Optimizing particle properties in cooling crystallization.

Summary

Chemical process design is the search for an optimal manufacturing protocol to perform chemical operations. For transient processes such as crystallization, the optimal conditions can change over time, requiring a dynamic strategy. Model-free deep reinforcement learning is an approach that can be used to identify the best sequence of states with respect to a predefined reward function.

Crystallization is the primary separation and purification process for pharmaceuticals, and particle size is one of the most important properties in drug formulation. For example, electrostatic, flow, and adhesion problems can occur with smaller sizes. Currently, it is not yet possible to computationally design such processes as desired, but there is an interest in trajectories that result in certain particle properties.

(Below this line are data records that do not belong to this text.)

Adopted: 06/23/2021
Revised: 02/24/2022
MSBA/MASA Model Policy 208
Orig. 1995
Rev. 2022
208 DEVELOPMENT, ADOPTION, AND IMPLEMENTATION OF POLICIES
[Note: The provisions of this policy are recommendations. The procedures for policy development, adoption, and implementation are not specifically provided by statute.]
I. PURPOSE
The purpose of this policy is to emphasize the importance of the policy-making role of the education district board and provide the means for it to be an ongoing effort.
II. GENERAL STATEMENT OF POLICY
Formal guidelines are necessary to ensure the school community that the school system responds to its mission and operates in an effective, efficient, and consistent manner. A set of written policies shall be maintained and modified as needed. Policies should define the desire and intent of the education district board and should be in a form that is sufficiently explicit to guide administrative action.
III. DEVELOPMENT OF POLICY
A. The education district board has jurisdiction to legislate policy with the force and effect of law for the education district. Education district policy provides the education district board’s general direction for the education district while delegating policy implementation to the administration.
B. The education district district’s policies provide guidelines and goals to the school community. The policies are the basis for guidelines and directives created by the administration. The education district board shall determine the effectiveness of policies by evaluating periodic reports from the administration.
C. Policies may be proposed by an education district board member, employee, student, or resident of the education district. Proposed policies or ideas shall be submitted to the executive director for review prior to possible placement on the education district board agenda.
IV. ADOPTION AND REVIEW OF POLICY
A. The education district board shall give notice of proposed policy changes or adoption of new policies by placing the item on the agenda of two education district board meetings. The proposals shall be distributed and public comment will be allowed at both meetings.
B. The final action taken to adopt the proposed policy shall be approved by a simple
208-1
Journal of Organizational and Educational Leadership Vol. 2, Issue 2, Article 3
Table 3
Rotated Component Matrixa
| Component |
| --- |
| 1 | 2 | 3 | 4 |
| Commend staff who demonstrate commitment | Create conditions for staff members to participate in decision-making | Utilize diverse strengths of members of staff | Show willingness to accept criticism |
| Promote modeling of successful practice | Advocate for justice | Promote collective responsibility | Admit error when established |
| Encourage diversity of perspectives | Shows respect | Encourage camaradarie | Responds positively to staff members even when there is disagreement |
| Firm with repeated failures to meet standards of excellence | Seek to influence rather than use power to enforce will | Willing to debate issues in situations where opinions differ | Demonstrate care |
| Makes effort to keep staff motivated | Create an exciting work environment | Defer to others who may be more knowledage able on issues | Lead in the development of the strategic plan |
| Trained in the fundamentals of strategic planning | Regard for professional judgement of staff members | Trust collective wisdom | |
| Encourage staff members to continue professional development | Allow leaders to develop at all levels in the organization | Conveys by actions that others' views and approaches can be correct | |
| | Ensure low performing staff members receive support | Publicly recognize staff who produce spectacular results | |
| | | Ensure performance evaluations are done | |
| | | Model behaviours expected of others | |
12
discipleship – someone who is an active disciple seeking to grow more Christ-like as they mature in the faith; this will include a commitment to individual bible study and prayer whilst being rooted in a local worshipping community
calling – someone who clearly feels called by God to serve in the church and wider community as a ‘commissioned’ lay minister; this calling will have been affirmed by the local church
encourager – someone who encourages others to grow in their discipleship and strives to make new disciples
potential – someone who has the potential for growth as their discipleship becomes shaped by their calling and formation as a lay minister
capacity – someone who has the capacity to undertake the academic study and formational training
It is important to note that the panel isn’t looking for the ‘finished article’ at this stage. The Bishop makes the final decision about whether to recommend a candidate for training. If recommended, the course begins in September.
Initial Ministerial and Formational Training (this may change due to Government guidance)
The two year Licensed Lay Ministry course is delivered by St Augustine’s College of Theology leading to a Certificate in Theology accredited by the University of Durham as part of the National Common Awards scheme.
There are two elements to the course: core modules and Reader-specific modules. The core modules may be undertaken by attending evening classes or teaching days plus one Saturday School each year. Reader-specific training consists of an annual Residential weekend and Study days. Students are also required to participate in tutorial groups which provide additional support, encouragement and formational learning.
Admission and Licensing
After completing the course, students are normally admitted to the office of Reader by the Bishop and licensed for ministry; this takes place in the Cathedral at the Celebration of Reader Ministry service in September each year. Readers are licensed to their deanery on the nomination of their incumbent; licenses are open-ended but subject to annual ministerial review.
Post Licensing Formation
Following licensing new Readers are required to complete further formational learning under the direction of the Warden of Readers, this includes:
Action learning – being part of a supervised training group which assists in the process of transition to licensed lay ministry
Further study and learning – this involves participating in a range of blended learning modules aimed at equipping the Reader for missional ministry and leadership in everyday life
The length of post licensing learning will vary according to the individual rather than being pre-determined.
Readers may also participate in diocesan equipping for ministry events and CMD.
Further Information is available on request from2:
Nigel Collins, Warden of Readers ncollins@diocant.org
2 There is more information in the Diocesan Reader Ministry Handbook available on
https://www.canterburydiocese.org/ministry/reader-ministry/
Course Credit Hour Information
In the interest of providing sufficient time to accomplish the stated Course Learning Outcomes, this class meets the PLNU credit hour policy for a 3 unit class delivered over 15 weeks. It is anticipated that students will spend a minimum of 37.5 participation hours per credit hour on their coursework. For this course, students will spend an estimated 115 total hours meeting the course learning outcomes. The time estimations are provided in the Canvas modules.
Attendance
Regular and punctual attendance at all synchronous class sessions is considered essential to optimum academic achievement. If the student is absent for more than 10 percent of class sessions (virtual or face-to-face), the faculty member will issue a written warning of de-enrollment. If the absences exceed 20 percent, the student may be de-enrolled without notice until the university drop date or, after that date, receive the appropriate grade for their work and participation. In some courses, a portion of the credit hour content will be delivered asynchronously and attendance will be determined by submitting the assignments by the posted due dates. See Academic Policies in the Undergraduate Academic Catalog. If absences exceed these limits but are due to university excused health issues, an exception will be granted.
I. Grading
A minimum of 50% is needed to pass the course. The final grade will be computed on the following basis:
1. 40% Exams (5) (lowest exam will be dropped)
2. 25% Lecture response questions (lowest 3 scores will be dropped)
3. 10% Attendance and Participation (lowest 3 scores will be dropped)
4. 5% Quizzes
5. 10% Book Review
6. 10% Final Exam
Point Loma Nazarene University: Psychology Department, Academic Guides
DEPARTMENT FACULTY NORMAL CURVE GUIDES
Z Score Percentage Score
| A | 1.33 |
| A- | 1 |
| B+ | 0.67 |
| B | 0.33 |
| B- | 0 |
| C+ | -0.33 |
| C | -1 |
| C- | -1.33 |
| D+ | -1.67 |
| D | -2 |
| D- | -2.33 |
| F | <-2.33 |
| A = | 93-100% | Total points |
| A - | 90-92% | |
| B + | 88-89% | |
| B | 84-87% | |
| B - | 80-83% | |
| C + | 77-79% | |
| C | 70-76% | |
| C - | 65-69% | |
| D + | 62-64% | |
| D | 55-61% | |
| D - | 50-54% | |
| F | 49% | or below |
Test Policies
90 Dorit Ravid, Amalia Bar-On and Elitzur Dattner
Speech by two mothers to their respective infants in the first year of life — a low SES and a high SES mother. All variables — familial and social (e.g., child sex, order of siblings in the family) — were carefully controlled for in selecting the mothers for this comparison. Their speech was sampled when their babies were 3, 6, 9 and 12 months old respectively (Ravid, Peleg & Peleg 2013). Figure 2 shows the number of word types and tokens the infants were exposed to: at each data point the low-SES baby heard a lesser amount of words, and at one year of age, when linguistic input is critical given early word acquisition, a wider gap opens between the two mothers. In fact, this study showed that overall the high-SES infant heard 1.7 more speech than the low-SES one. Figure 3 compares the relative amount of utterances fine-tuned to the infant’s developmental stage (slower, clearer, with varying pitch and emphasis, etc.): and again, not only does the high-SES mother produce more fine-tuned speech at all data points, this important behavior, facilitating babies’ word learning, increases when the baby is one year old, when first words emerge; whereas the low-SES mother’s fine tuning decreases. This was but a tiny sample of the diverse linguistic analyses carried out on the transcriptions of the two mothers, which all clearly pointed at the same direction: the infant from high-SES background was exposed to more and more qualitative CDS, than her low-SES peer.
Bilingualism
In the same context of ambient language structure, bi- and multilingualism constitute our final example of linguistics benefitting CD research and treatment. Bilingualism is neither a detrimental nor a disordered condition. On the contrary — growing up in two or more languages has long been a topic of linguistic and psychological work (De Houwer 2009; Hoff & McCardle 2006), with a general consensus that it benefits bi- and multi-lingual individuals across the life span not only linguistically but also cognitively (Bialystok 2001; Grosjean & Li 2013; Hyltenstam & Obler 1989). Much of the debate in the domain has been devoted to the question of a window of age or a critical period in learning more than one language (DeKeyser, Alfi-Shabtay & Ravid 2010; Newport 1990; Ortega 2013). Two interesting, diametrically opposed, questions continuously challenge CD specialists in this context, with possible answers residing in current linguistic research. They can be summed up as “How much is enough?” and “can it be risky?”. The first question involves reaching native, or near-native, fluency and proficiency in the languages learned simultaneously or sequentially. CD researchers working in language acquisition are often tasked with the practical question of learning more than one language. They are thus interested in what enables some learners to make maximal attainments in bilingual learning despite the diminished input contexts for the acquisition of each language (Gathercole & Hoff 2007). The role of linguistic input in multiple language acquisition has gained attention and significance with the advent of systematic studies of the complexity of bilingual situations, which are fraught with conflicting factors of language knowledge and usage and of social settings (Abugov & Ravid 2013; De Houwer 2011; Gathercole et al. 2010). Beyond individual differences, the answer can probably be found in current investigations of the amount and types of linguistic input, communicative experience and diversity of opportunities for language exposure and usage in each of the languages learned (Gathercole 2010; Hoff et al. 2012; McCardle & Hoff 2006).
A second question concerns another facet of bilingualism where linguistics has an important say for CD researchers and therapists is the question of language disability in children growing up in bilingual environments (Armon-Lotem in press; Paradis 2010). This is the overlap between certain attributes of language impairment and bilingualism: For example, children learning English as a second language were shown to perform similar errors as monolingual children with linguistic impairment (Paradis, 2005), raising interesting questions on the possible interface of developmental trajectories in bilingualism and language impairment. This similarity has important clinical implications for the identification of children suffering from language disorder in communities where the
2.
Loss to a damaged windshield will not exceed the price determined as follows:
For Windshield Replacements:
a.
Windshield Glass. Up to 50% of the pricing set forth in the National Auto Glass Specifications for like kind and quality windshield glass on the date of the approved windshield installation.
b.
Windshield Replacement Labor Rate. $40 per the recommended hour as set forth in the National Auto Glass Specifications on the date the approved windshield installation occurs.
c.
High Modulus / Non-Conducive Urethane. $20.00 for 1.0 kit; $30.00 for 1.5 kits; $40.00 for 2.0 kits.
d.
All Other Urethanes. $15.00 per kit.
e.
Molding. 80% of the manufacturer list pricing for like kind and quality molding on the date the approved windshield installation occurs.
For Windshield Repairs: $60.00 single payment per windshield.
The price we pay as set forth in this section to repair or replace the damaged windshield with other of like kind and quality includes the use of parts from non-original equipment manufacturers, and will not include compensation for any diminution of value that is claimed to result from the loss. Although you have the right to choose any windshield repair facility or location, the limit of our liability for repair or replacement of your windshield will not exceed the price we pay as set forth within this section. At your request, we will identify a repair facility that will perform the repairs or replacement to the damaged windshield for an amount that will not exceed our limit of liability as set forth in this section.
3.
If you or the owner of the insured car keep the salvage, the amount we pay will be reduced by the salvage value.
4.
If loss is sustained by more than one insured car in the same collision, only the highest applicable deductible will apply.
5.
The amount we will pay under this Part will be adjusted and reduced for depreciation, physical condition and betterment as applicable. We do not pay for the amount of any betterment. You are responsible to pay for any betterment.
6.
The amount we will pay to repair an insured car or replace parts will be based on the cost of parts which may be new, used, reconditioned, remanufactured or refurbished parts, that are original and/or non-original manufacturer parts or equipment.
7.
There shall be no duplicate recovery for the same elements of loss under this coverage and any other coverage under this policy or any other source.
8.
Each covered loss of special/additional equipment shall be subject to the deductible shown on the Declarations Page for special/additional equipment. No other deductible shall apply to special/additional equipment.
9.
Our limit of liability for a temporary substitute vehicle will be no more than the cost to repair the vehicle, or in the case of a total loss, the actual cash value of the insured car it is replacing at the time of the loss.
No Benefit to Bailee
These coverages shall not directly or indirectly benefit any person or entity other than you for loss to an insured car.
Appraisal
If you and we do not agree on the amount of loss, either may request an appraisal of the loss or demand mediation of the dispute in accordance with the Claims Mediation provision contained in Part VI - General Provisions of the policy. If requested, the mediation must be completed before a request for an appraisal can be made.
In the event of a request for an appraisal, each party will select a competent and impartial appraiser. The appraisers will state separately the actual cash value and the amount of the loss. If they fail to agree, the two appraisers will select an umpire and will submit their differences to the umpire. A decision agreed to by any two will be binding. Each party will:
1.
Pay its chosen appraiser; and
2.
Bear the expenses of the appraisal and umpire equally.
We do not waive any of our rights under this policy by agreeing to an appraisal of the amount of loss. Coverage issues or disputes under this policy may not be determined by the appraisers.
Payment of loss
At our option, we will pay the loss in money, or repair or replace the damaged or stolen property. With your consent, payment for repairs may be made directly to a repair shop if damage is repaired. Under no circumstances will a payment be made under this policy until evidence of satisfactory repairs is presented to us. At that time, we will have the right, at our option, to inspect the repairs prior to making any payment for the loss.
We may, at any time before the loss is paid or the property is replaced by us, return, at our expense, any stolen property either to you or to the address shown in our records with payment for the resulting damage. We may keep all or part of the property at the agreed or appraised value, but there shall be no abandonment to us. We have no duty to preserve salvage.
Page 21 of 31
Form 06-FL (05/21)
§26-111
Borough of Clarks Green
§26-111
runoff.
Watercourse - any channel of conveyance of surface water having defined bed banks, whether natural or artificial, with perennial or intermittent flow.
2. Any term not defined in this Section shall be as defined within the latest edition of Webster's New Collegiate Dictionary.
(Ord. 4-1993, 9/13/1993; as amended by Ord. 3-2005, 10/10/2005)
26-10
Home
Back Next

In this work, proximal policy optimization is applied in a simulated environment to identify operational strategies that are optimal with respect to the desired particle properties in unseeded batch cooling crystallization processes of paracetamol in ethanol.

**Fig. 1:** Batch cooling crystallization diagram of paracetamol.

The proposed design method based on proximal policy optimization offers a way to obtain such trajectories, capable of generating particles that are up to 60% larger compared to human-based designs. In the long run, this may make drugs more affordable by facilitating drug development.